📒 Nobile 2016
Graphics processing units in bioinformatics, computational biology and systems biology1
- Bioinformatics, Computational Biology and Systems Biology exploit either physico-chemical or mathematical modeling, characterized by different scales of granularity, abstraction levels and goals
- All of them are computationally challenging
- high-performance computing (HPC): computer clusters and grid computing, GPU
- From the point of view of the software developer, GPU programming still remains a challenging task (GPUs are quite different from CPUs)
- Nvidia’s CUDA (Compute Unified Device Architecture) is the most used library
- C/C++ are used most. Python is catching up.
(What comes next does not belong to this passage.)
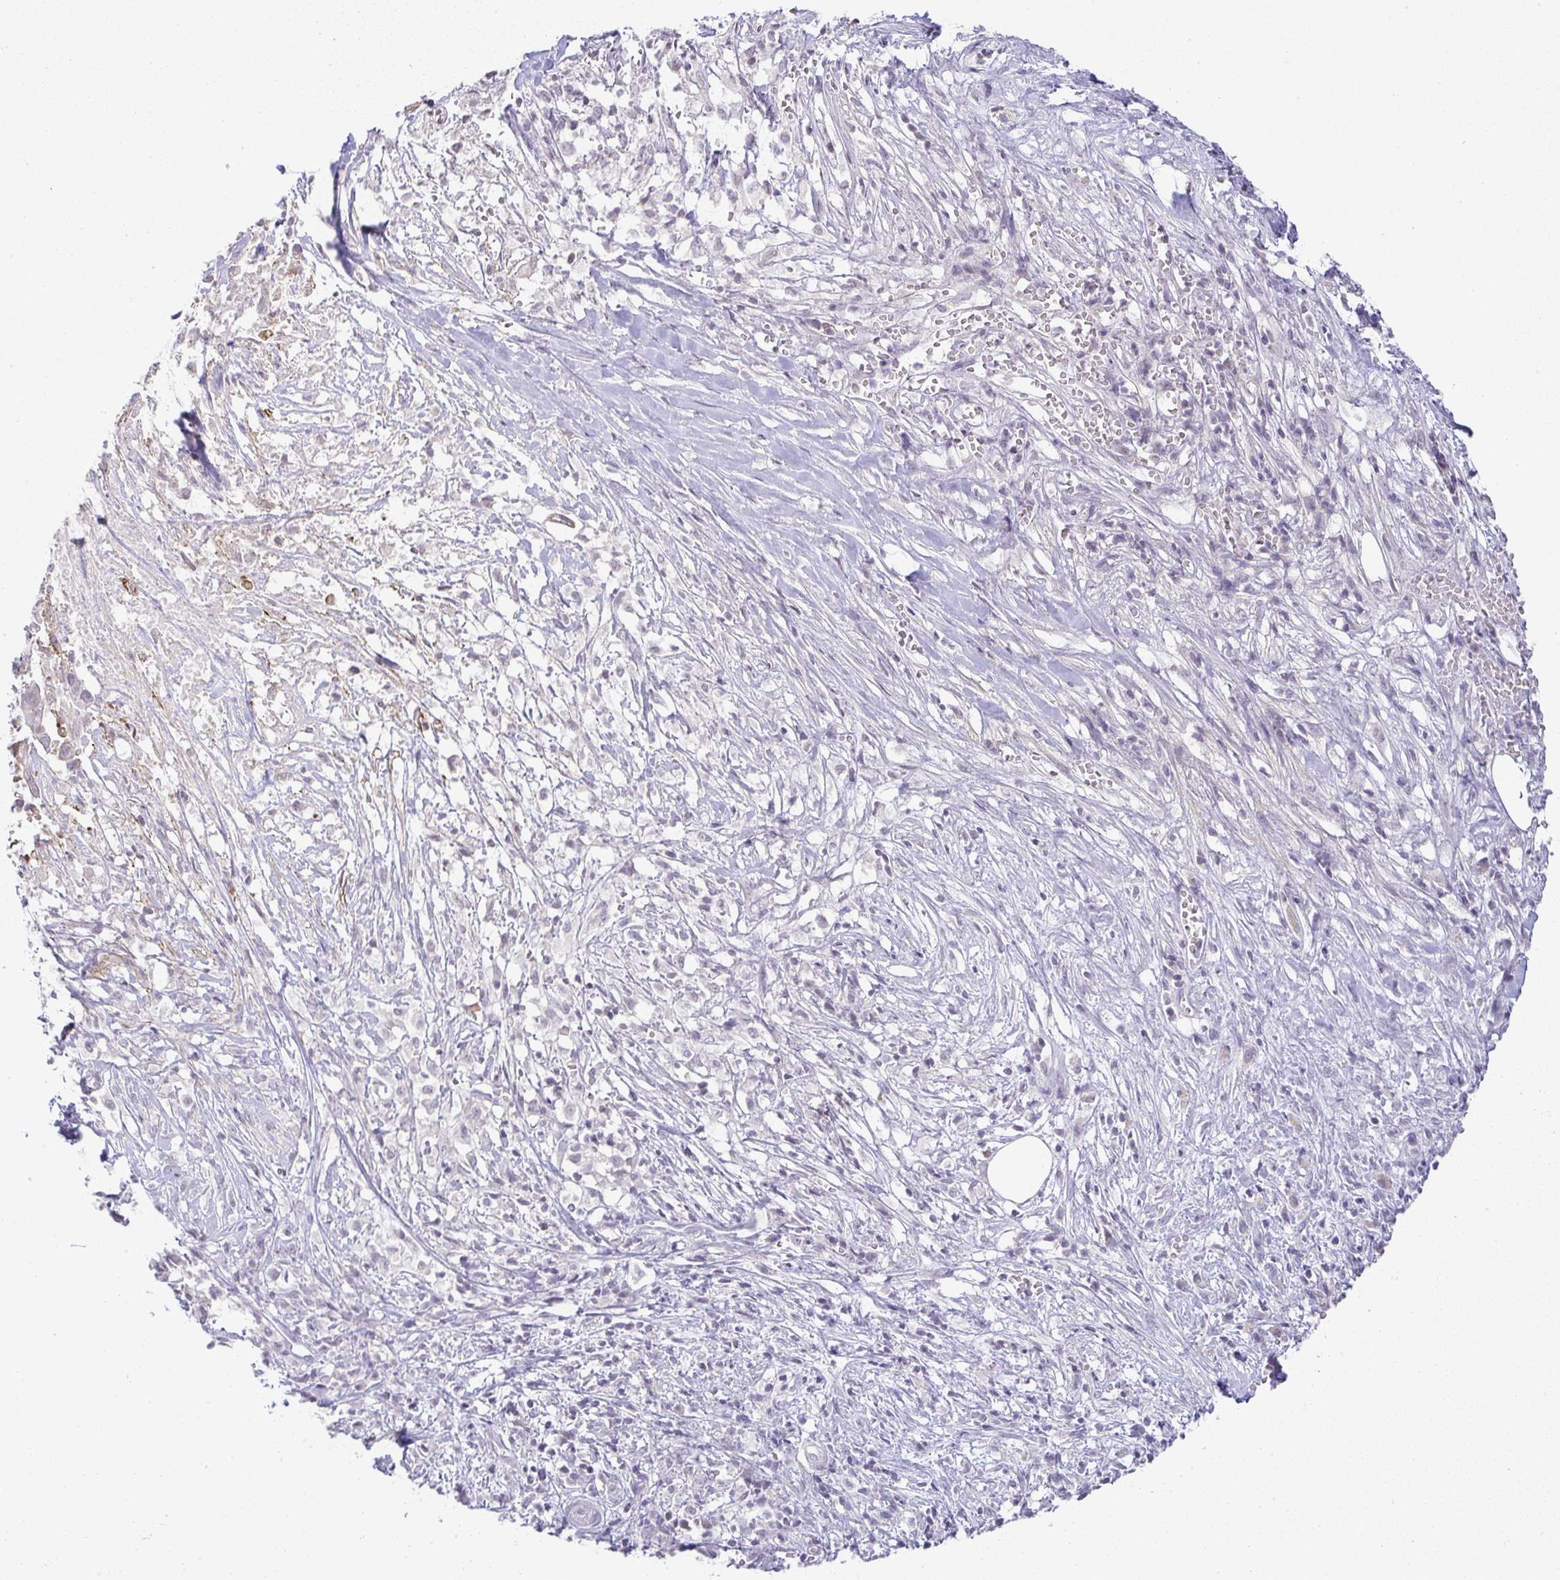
{"staining": {"intensity": "negative", "quantity": "none", "location": "none"}, "tissue": "pancreatic cancer", "cell_type": "Tumor cells", "image_type": "cancer", "snomed": [{"axis": "morphology", "description": "Adenocarcinoma, NOS"}, {"axis": "topography", "description": "Pancreas"}], "caption": "Image shows no protein positivity in tumor cells of pancreatic cancer (adenocarcinoma) tissue.", "gene": "CACNA1S", "patient": {"sex": "male", "age": 61}}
- high-throughput next-generation sequencing (NGS) methods
- hash tables vs suffix/prefix trees
- Molecular dynamics is computationally challenging: the length of the time step of a simulation is generally limited to <5 fs, while the overall time of the phenomenon is, typically, in the order of ns or s.
- A CUDA implementation of generalized explicit solvent all-atom classic molecular dynamics within the AMBER package (Titan V error warning!)
- protein–protein, protein–ligand or protein–DNA complex
- major challenge concerns the sampling of the conformational space
Prediction and searching of molecular structures
Simulation of spatio-temporal dynamics
Deterministic simulation (ODE)
- Parallel simulation of biological molecular networks
- a CUDA implementation of the LSODA algorithm, named cuda-sim, was presented by Zhou et al.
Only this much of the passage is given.